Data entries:

= = = = =

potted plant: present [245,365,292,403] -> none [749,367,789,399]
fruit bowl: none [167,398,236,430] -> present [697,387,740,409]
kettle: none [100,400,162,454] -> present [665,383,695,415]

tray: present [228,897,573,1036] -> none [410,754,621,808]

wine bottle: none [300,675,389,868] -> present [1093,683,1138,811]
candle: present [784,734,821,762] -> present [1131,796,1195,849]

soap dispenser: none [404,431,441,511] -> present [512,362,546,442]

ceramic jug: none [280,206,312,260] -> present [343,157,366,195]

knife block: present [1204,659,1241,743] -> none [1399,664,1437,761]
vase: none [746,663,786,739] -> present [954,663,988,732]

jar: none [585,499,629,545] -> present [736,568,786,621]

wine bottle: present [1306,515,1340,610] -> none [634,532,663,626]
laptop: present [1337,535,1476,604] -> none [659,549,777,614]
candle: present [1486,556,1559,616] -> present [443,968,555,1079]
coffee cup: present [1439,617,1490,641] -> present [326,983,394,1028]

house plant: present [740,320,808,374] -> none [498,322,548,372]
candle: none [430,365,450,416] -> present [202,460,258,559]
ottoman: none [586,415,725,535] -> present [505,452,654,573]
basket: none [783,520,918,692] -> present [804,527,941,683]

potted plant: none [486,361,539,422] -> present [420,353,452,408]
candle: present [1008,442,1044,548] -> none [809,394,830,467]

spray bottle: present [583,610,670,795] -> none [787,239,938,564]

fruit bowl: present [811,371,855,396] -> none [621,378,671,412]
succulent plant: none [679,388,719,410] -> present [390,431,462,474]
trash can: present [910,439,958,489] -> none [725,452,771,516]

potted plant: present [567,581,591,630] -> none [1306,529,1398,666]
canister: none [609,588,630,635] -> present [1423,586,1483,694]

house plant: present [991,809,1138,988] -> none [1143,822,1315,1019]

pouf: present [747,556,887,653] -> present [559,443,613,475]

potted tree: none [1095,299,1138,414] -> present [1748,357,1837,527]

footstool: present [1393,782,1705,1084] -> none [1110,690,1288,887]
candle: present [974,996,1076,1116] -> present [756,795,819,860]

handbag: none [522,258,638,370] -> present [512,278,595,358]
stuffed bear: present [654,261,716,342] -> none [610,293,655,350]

= = = = =

**Job**
The full set of entries should be transcribed exactly.

**Exercise solution**
potted plant: present [245,365,292,403] -> none [749,367,789,399]
fruit bowl: none [167,398,236,430] -> present [697,387,740,409]
kettle: none [100,400,162,454] -> present [665,383,695,415]

tray: present [228,897,573,1036] -> none [410,754,621,808]

wine bottle: none [300,675,389,868] -> present [1093,683,1138,811]
candle: present [784,734,821,762] -> present [1131,796,1195,849]

soap dispenser: none [404,431,441,511] -> present [512,362,546,442]

ceramic jug: none [280,206,312,260] -> present [343,157,366,195]

knife block: present [1204,659,1241,743] -> none [1399,664,1437,761]
vase: none [746,663,786,739] -> present [954,663,988,732]

jar: none [585,499,629,545] -> present [736,568,786,621]

wine bottle: present [1306,515,1340,610] -> none [634,532,663,626]
laptop: present [1337,535,1476,604] -> none [659,549,777,614]
candle: present [1486,556,1559,616] -> present [443,968,555,1079]
coffee cup: present [1439,617,1490,641] -> present [326,983,394,1028]

house plant: present [740,320,808,374] -> none [498,322,548,372]
candle: none [430,365,450,416] -> present [202,460,258,559]
ottoman: none [586,415,725,535] -> present [505,452,654,573]
basket: none [783,520,918,692] -> present [804,527,941,683]

potted plant: none [486,361,539,422] -> present [420,353,452,408]
candle: present [1008,442,1044,548] -> none [809,394,830,467]

spray bottle: present [583,610,670,795] -> none [787,239,938,564]

fruit bowl: present [811,371,855,396] -> none [621,378,671,412]
succulent plant: none [679,388,719,410] -> present [390,431,462,474]
trash can: present [910,439,958,489] -> none [725,452,771,516]

potted plant: present [567,581,591,630] -> none [1306,529,1398,666]
canister: none [609,588,630,635] -> present [1423,586,1483,694]

house plant: present [991,809,1138,988] -> none [1143,822,1315,1019]

pouf: present [747,556,887,653] -> present [559,443,613,475]

potted tree: none [1095,299,1138,414] -> present [1748,357,1837,527]

footstool: present [1393,782,1705,1084] -> none [1110,690,1288,887]
candle: present [974,996,1076,1116] -> present [756,795,819,860]

handbag: none [522,258,638,370] -> present [512,278,595,358]
stuffed bear: present [654,261,716,342] -> none [610,293,655,350]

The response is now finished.